Autres actualités
RDC : Félix Tshisekedi plaide pour des investissements orientés vers la transformation locale

Le président Félix Tshisekedi a réaffirmé la volonté de la République démocratique du Congo de privilégier des investissements capables de soutenir la transformation locale de l’économie et la création d’emplois pour les jeunes dans le cadre du partenariat stratégique entre la République Démicratique du Congo et les États-Unis.
Le Chef de l’État congolais s’est exprimé ainsi ce mercredi 6 mai 2026 à Kinshasa lors d’une conférence de presse consacrée aux différents segments dont les perspectives de coopération économique et aux attentes du Gouvernement congolais vis-à-vis des investisseurs internationaux.
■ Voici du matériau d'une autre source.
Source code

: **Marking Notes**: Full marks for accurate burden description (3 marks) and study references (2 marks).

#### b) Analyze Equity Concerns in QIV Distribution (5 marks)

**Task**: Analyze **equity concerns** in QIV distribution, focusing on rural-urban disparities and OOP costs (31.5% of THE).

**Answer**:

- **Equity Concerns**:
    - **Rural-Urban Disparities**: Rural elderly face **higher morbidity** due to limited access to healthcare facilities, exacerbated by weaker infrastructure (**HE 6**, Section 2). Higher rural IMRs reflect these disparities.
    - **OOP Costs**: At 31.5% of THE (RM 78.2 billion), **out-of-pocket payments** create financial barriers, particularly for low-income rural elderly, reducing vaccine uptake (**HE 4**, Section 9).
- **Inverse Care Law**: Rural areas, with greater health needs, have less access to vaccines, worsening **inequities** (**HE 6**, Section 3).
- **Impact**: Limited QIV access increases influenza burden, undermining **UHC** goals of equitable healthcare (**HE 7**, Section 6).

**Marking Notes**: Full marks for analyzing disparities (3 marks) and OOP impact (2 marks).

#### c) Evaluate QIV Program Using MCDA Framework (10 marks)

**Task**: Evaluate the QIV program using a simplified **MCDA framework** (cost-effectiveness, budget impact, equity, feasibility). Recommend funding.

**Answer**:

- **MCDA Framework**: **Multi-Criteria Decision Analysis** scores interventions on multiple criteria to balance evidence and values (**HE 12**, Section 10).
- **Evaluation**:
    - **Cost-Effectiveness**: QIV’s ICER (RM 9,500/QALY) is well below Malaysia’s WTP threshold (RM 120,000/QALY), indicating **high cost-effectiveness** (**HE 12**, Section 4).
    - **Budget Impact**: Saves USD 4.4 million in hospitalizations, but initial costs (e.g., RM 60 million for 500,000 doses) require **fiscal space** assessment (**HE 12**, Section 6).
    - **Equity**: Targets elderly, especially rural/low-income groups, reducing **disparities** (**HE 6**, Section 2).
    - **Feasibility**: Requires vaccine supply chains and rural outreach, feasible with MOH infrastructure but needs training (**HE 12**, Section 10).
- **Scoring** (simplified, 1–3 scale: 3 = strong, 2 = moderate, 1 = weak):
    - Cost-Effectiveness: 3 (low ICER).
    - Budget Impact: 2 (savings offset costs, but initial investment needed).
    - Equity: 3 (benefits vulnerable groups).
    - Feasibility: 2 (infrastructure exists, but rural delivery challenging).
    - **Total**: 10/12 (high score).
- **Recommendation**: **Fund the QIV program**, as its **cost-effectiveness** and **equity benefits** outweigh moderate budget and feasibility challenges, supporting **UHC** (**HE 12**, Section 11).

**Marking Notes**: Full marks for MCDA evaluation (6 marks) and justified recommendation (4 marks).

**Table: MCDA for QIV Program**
« Le Gouvernement congolais attend désormais des investissements responsables, des infrastructures structurantes, des unités de transformation locale, des emplois pour notre jeunesse, une gouvernance transparente et des partenariats qui servent d’abord les intérêts du peuple congolais », a déclaré Félix Tshisekedi.
À travers cette orientation, les autorités congolaises cherchent à faire évoluer le modèle économique du pays, longtemps dominé par l’exportation des matières premières brutes. L’objectif affiché consiste désormais à attirer des investissements capables de créer davantage de valeur ajoutée sur le territoire national.
Pour plusieurs analystes économiques, cette approche traduit une volonté progressive de repositionner la RDC dans les chaînes de valeur industrielles, notamment dans les secteurs minier, énergétique et agricole.
Les experts estiment que la transformation locale pourrait permettre au pays de capter une part plus importante des revenus générés par ses ressources naturelles, tout en stimulant l’emploi et le développement des compétences.
Les spécialistes du secteur rappellent également que la question des infrastructures reste centrale. Sans énergie stable, routes logistiques, zones industrielles et dispositifs de financement adaptés, la montée en puissance des unités de transformation pourrait rester limitée malgré l’intérêt des partenaires étrangers.
Dans le contexte du partenariat RDC–États-Unis, plusieurs observateurs considèrent que Kinshasa cherche désormais à attirer des capitaux davantage orientés vers l’industrie, la technologie et les chaînes de production, plutôt que vers une simple logique d’extraction.
Au-delà des investissements eux-mêmes, les économistes soulignent que la crédibilité de cette stratégie dépendra aussi de la qualité de la gouvernance, de la stabilité réglementaire et de la capacité du pays à sécuriser un environnement favorable aux investisseurs de long terme.